▸ Action item
Pictures aside, repeat the whole listing word for word.

━━━ Recorded information ━━━

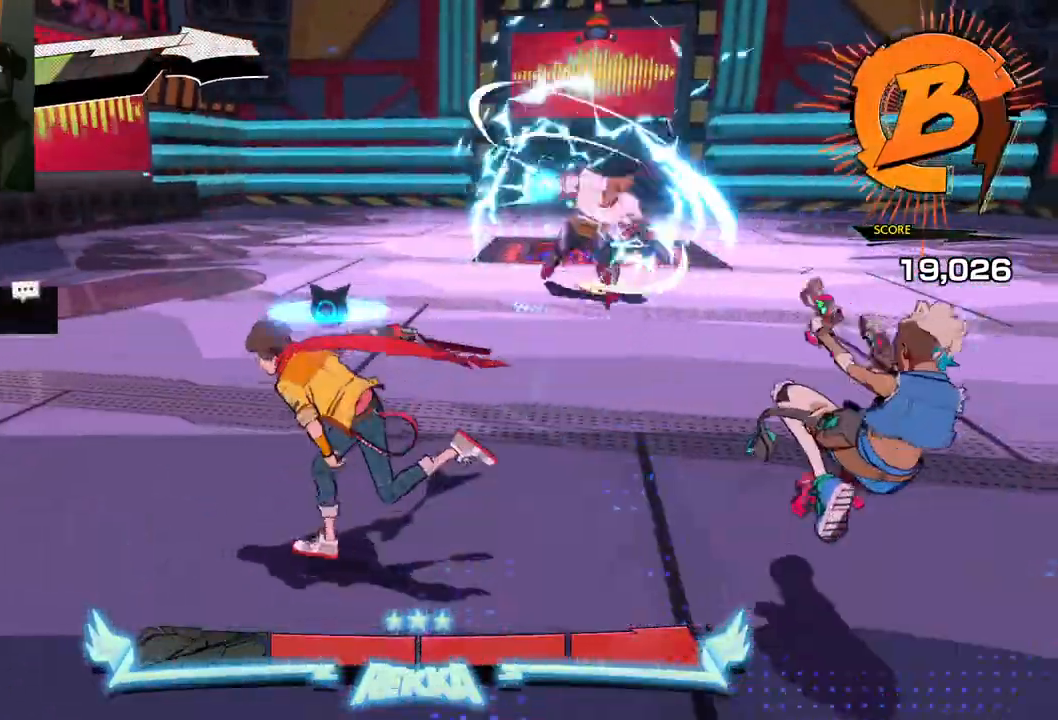
{"buttons": [], "left_stick": "left", "right_stick": "right", "events": [[83, "R1", "down"], [250, "R1", "up"]]}
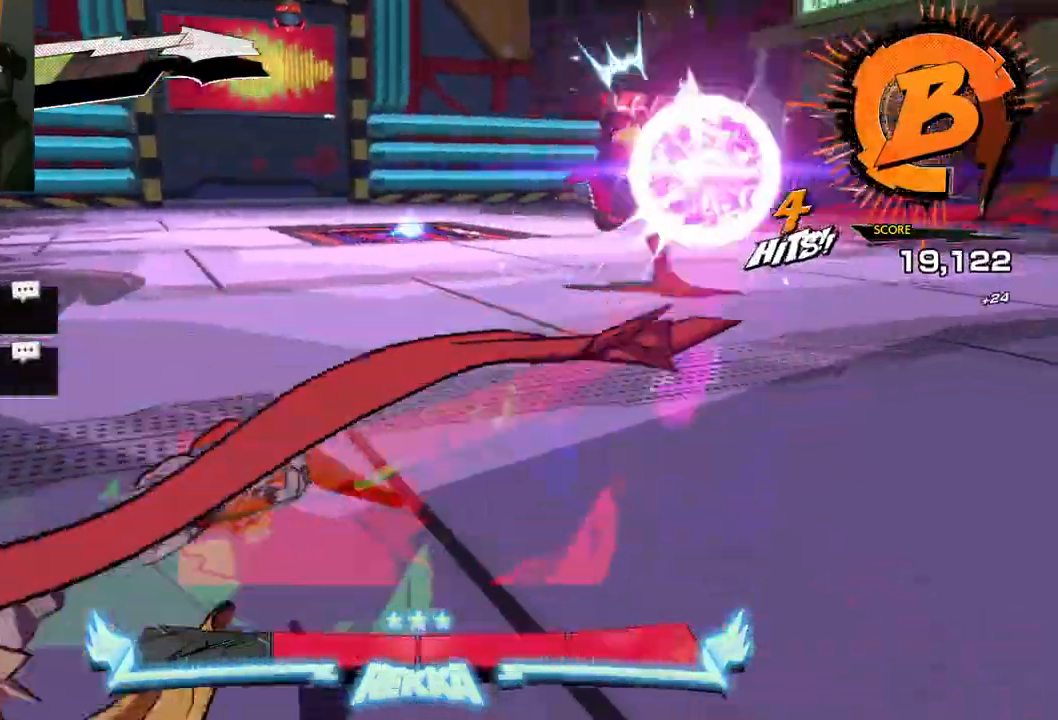
{"buttons": ["R1"], "left_stick": "left", "right_stick": "right", "events": [[417, "R1", "down"]]}
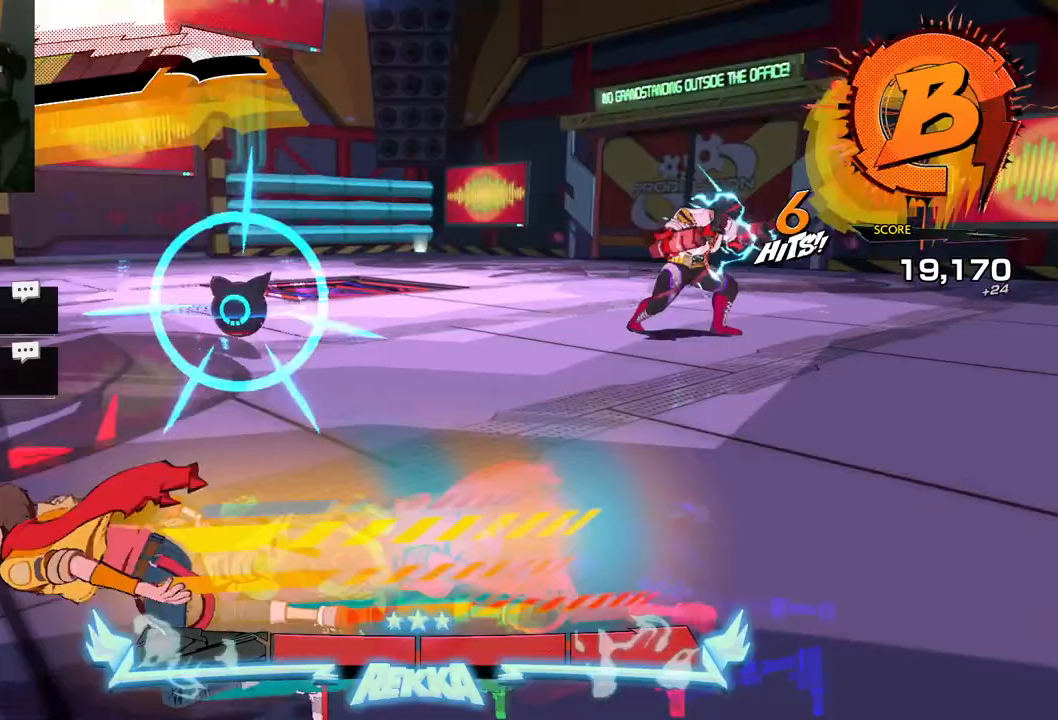
{"buttons": [], "left_stick": "left", "right_stick": "right", "events": [[50, "R1", "up"]]}
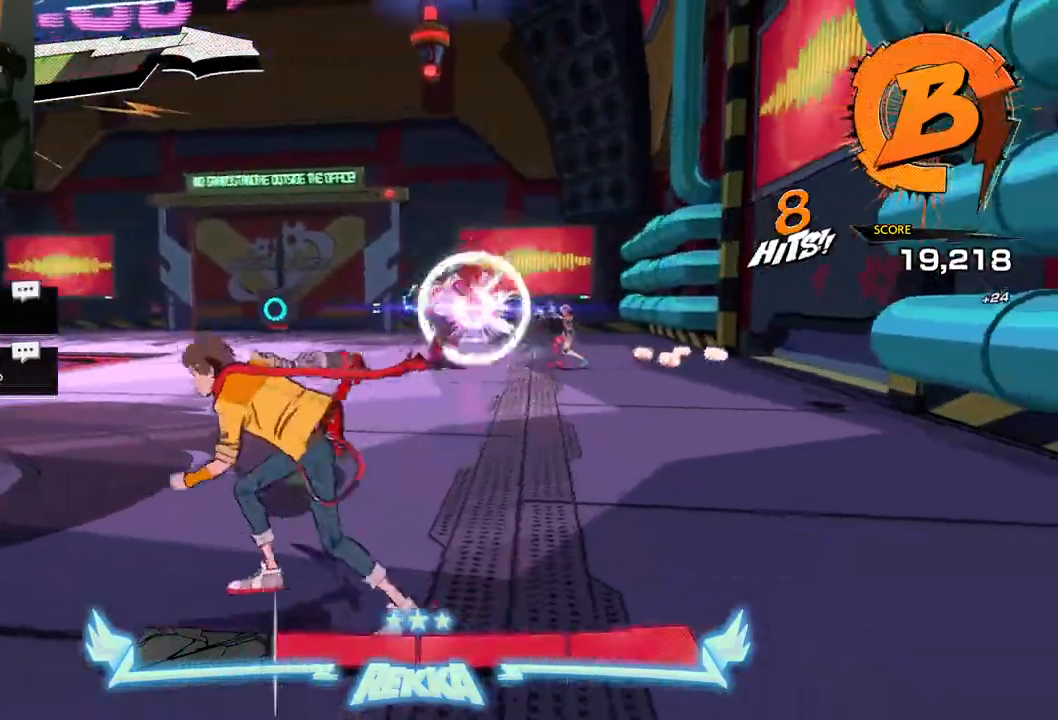
{"buttons": [], "left_stick": "left", "right_stick": "right", "events": [[267, "R1", "down"], [400, "R1", "up"]]}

━━━

▸ Written response
{"buttons": [], "left_stick": "left", "right_stick": "right", "events": [[83, "R1", "down"], [250, "R1", "up"]]}
{"buttons": ["R1"], "left_stick": "left", "right_stick": "right", "events": [[417, "R1", "down"]]}
{"buttons": [], "left_stick": "left", "right_stick": "right", "events": [[50, "R1", "up"]]}
{"buttons": [], "left_stick": "left", "right_stick": "right", "events": [[267, "R1", "down"], [400, "R1", "up"]]}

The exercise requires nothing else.